#### SUPPLIED PASSAGE:
[Start of Attachment]

Dobson gained recognition in 2011 during a game against East Carolina, when he had a one-handed backhand catch for a touchdown in the second quarter. The play went viral and was ranked second on ESPN's Top 10 Plays of the Year.

==Professional career==

Pre-draft measurables
| Height | Weight | Arm length | Hand span | 40-yard dash | 10-yard split | 20-yard split | 20-yard shuttle | Three-cone drill | Vertical jump | Broad jump | Bench press |
| 6 ft 2+3⁄4 in (1.90 m) | 210 lb (95 kg) | 33 in (0.84 m) | 9 in (0.23 m) | 4.42 s | 1.51 s | 2.60 s | 4.33 s | 7.19 s | 35 in (0.89 m) | 10 ft 2 in (3.10 m) | 16 reps |
All values from NFL Combine.

===New England Patriots===
The New England Patriots selected Dobson in the second round, with the 59th overall pick, of the 2013 NFL draft. He signed a four-year, $3.4 million contract. His first career catch was for a touchdown against the New York Jets in Week 2. In a Week 9 win against the Pittsburgh Steelers, he had the first 100-yard game of his career. He caught five passes for 130 yards and two touchdowns. He suffered a foot injury in week 12 against the Broncos and missed weeks 13–15. He appeared in 12 games (nine starts) with 519 receiving yards and four touchdowns during his rookie campaign in 2013.

Dobson was inactive for eight of the first twelve weeks of the 2014 season before injuring his hamstring against the Green Bay Packers in Week 13. On December 4, 2014, he was placed on injured reserve. With Dobson on IR, the Patriots won Super Bowl XLIX after they defeated the defending champion Seattle Seahawks, 28–24.

Dobson was active for Week 1 against the Steelers on September 10, 2015. He played sparingly recording one reception for nine yards. In the second week, against the Buffalo Bills, he tied a career-high with seven catches, for 87 yards. He recorded a 17-yard pass from quarterback Tom Brady in a 20–13 win over the Bills in Week 11; on the play, he injured his ankle and had to leave the game. He was diagnosed with a high ankle sprain, and on November 26, 2015, the Patriots placed him on injured reserve, ending his season.

[End of Attachment]

#### EXERCISE INSTRUCTIONS:
Decide whether each statement agrees with the text on Dobson's career, answering yes or no and quoting the deciding words. 1. Dobson was chosen 59th overall in the 2013 NFL draft. 2. Dobson's first career catch was a touchdown against the Buffalo Bills. 3. A high ankle sprain ended Dobson's 2015 season. This material is not needed.

Stored data:
[Start of Attachment]

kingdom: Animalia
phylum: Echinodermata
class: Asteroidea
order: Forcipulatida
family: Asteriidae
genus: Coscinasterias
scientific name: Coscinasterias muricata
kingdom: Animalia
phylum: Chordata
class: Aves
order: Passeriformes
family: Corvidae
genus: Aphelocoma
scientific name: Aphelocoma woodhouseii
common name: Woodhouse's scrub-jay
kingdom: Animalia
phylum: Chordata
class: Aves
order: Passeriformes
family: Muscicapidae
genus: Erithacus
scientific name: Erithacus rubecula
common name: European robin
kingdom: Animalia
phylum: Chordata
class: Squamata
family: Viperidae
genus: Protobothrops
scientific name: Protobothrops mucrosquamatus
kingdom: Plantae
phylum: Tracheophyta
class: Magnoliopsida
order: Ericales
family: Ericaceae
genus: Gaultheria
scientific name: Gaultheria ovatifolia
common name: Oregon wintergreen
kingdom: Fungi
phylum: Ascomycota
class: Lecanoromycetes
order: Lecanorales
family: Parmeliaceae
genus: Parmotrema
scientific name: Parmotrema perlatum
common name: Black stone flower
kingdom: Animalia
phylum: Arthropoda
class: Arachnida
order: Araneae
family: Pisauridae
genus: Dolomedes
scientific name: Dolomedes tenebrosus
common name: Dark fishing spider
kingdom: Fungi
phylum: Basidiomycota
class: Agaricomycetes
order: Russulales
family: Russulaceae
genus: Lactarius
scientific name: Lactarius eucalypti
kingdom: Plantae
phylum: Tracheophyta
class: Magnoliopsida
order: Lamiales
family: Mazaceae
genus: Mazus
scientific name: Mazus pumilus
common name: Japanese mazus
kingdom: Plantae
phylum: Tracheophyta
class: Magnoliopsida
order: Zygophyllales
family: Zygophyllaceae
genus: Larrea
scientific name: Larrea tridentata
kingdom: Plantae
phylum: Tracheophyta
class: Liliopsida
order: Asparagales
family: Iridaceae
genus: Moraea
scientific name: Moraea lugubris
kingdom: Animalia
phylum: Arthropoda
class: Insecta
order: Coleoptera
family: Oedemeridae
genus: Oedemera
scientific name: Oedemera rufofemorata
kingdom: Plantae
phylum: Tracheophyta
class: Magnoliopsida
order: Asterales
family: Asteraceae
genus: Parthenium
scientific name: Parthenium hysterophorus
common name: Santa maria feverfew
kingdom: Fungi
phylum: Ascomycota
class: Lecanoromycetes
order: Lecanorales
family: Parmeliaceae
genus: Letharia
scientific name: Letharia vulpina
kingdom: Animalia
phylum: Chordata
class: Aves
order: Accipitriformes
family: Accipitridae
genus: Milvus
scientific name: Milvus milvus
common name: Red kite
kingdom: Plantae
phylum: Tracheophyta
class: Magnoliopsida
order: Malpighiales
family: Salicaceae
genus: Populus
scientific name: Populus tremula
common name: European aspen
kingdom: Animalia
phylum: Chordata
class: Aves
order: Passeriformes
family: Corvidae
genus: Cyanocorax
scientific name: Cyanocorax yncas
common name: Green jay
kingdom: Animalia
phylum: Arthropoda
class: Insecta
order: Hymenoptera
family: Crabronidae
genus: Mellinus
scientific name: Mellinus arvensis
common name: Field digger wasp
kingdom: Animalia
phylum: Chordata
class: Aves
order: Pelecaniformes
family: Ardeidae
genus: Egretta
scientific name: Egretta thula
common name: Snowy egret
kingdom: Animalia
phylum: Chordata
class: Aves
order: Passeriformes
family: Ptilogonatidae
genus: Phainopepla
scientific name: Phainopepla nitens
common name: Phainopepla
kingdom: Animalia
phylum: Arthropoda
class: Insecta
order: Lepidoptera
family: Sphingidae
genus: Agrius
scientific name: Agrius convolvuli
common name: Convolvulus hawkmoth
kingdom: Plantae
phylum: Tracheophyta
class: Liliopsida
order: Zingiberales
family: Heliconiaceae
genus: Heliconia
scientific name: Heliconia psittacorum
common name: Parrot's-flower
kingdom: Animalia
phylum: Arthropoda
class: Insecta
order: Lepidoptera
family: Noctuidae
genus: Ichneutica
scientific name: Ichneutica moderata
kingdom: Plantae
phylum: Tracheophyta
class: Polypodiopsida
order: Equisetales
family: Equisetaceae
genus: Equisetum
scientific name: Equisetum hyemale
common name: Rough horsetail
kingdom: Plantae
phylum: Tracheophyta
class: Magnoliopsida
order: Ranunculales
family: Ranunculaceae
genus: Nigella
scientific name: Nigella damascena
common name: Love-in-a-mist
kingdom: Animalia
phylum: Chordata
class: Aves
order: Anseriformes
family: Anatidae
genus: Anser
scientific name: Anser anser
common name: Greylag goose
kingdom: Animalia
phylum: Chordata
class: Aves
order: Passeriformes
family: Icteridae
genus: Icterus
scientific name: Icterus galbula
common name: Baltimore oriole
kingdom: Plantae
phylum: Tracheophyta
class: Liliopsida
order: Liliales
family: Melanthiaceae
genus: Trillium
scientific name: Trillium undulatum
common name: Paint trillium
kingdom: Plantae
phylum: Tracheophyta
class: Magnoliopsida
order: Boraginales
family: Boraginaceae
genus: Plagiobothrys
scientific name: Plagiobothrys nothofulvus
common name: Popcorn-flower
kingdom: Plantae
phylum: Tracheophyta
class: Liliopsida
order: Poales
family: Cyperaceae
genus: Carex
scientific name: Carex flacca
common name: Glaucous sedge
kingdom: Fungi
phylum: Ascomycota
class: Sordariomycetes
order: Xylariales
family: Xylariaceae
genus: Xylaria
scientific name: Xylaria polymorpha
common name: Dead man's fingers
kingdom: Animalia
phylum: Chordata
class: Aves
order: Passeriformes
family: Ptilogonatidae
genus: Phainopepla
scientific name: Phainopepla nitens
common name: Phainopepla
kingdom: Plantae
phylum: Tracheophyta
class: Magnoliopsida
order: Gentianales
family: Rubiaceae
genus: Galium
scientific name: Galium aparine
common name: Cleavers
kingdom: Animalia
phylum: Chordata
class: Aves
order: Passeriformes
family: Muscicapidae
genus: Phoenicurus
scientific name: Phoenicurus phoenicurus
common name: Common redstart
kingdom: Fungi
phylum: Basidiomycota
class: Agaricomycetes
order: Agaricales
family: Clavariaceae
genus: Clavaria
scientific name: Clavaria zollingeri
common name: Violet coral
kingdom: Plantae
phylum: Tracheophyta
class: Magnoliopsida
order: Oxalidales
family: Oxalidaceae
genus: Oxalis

[End of Attachment]

#### WRITTEN ANSWER:
1. Yes: "with the 59th overall pick, of the 2013 NFL draft"
2. No: "His first career catch was for a touchdown against the New York Jets in Week 2."
3. Yes: "He was diagnosed with a high ankle sprain, and on November 26, 2015, the Patriots placed him on injured reserve, ending his season."